Count the lines in the entries below that contain the word "typed", matching case exactly. Reply with the number alone.

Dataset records
+ + + +

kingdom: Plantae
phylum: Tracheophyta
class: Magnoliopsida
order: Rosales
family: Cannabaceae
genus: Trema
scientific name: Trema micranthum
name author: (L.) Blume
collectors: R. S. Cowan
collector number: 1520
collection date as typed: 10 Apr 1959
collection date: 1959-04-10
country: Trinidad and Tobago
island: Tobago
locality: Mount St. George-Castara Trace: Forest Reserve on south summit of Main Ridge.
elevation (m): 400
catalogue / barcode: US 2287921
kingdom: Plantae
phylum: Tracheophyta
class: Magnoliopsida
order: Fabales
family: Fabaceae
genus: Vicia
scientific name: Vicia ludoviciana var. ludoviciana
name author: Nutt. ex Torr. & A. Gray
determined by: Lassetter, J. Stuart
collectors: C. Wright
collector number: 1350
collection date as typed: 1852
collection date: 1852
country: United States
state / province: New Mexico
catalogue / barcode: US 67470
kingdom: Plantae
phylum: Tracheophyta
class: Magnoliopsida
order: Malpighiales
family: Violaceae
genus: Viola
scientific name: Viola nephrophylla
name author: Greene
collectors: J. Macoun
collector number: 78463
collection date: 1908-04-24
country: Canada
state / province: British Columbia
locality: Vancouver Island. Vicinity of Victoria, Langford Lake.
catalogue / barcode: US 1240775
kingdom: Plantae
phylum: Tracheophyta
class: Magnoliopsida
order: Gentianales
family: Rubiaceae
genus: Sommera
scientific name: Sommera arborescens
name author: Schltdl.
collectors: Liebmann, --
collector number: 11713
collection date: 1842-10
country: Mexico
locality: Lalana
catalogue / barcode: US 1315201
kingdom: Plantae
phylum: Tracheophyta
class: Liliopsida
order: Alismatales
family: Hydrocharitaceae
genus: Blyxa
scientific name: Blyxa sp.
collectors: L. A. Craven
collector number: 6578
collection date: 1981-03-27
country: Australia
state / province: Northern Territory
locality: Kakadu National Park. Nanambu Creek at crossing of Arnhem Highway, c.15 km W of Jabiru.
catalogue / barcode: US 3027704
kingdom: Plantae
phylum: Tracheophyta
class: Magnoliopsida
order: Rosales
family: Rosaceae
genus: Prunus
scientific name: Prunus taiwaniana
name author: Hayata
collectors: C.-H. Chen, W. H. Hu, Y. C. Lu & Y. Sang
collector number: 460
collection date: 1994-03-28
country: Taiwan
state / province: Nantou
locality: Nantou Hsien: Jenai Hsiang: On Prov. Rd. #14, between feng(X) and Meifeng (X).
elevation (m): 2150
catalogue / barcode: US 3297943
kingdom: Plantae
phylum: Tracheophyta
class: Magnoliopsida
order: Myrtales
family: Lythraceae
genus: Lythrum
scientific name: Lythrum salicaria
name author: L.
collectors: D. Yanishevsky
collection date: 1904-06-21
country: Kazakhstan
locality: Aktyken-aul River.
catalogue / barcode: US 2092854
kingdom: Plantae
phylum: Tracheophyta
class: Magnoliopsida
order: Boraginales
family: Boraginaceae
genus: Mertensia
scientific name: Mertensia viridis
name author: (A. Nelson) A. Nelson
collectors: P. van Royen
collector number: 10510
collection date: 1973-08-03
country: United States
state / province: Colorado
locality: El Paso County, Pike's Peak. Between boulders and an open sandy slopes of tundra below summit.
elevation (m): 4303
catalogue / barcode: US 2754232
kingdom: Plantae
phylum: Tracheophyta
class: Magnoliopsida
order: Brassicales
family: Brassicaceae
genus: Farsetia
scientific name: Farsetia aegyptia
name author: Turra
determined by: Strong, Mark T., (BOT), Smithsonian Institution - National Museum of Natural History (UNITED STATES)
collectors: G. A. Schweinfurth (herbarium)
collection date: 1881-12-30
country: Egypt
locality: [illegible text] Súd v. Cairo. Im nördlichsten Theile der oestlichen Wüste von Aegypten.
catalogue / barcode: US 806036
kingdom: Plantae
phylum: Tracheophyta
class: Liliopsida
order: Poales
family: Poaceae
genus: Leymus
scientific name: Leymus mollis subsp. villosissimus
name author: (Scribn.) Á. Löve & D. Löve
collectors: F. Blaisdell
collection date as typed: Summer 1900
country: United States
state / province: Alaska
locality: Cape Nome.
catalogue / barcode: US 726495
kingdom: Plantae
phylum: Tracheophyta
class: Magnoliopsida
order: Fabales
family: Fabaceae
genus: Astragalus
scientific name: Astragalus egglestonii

+ + + +

#### THE OUTPUT:
3